Commodity Strategist Mike McGlone Says Cryptocurrencies May Be Facing Their First Real Recession
Bloomberg Intelligence senior commodities strategist Mike McGlone warned that “cryptocurrencies could face their first true recession.” He added that the tightening of the Federal Reserve, despite the risk of a recession, “could be a major headwind for most risky assets, especially cryptocurrencies.”
“Cryptos could face its first real recession”
Bloomberg Intelligence (BI), the research arm of Bloomberg, published its crypto forecast for February 2023 last week. Commodities BI Senior Strategist Mike McGlone tweeted Sunday:
Cryptocurrencies could face their first true recession, which usually means lower asset prices and higher volatility.
“The last significant economic downturn in the US, the financial crisis, led to the birth of bitcoin, and the possible coming economic reset could mark similar milestones,” he added.
As to “how much price pain will be before long-term gains resume,” the report details: “Our chart shows the Nasdaq 100 is in line with [bitcoin’s] The 200-week moving average is relatively high based on the history of US recessions,” elaborating:
We do not expect the crypto market to be spared if the wave of risky assets continues to recede.

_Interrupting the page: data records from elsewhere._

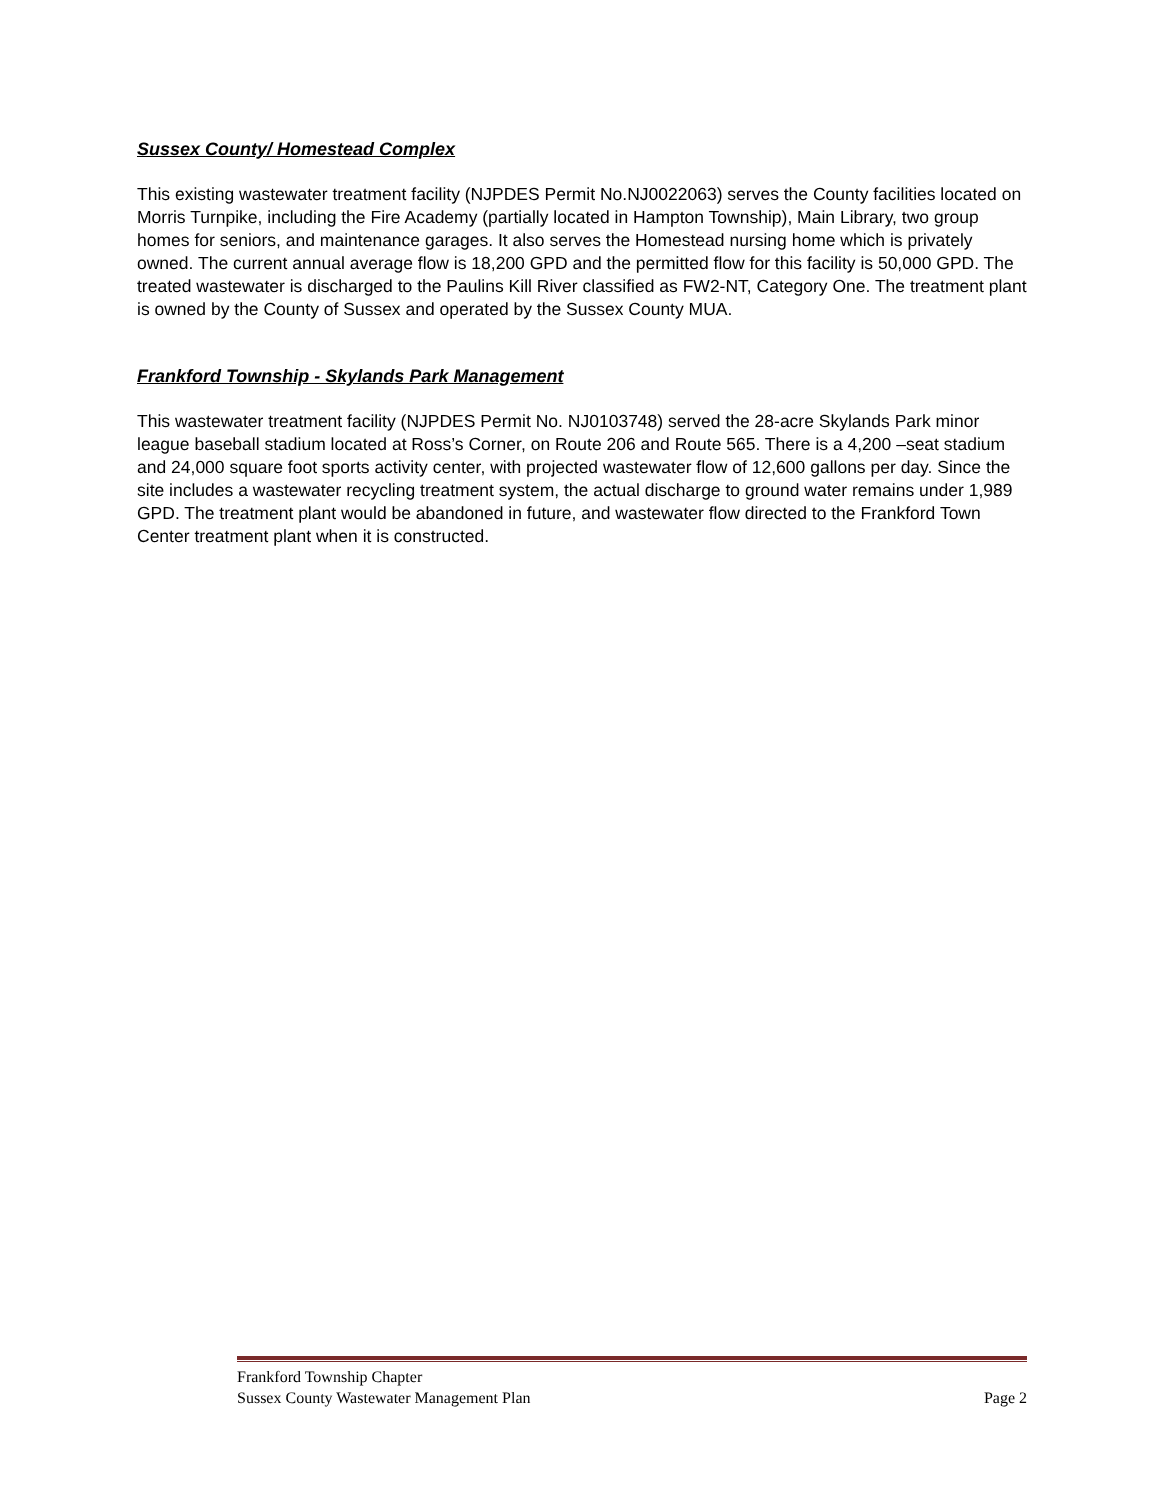Sussex County/ Homestead Complex
This existing wastewater treatment facility (NJPDES Permit No.NJ0022063) serves the County facilities located on Morris Turnpike, including the Fire Academy (partially located in Hampton Township), Main Library, two group homes for seniors, and maintenance garages. It also serves the Homestead nursing home which is privately owned. The current annual average flow is 18,200 GPD and the permitted flow for this facility is 50,000 GPD. The treated wastewater is discharged to the Paulins Kill River classified as FW2-NT, Category One. The treatment plant is owned by the County of Sussex and operated by the Sussex County MUA.
Frankford Township - Skylands Park Management
This wastewater treatment facility (NJPDES Permit No. NJ0103748) served the 28-acre Skylands Park minor league baseball stadium located at Ross’s Corner, on Route 206 and Route 565. There is a 4,200 –seat stadium and 24,000 square foot sports activity center, with projected wastewater flow of 12,600 gallons per day. Since the site includes a wastewater recycling treatment system, the actual discharge to ground water remains under 1,989 GPD. The treatment plant would be abandoned in future, and wastewater flow directed to the Frankford Town Center treatment plant when it is constructed.
Frankford Township Chapter
Sussex County Wastewater Management Plan Page 2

Fed tightening ‘could be a major headwind’ for cryptocurrencies
“Central bank action has a long-term effect, and most risky assets fall during a recession. This could create problems for cryptocurrencies, which are among the most risky,” notes Bloomberg Intelligence. “Crypto lows may have come with the demise of FTX, but a scenario more similar to the collapse of Lehman Brothers is also possible, with the trough dipping much lower after about 6 months.”
The report continues:
A tightening of the Fed, despite the risk of a recession, could be a major headwind for most risky assets, especially cryptocurrencies. Buy and hold strategies can benefit from more speculative and leveraged strategies given the rise in volatility that is common in bear markets.
“The pandemic has been a major shock that could shape markets for years to come. This triggered the biggest fiscal and money pump in history, which is still in the process of being dumped,” the report says. “Typically, risk assets bottom well after the first Fed easing, which remains pretty far off in early February.”